## Your assignment
Return every line of text from the rows below unchanged, leaving out the pictures.

## Extracted data
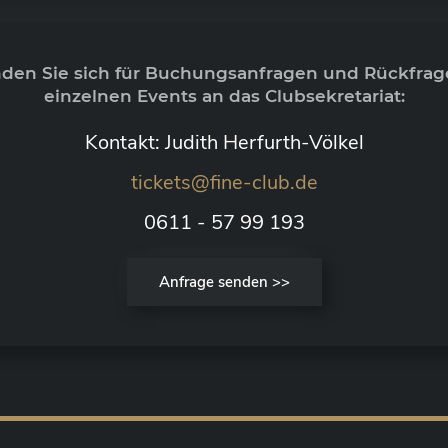
nden Sie sich für Buchungsanfragen und Rückfrag
einzelnen Events an das Clubsekretariat:
Kontakt: Judith Herfurth-Völkel
tickets@fine-club.de
0611 - 57 99 193
Anfrage senden >>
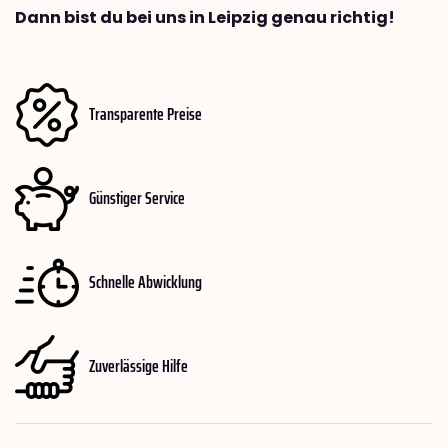
Dann bist du bei uns in Leipzig genau richtig!
Transparente Preise
Günstiger Service
Schnelle Abwicklung
Zuverlässige Hilfe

## Task response
nden Sie sich für Buchungsanfragen und Rückfrag
einzelnen Events an das Clubsekretariat:
Kontakt: Judith Herfurth-Völkel
tickets@fine-club.de
0611 - 57 99 193
Anfrage senden >>
Dann bist du bei uns in Leipzig genau richtig!
Transparente Preise
Günstiger Service
Schnelle Abwicklung
Zuverlässige Hilfe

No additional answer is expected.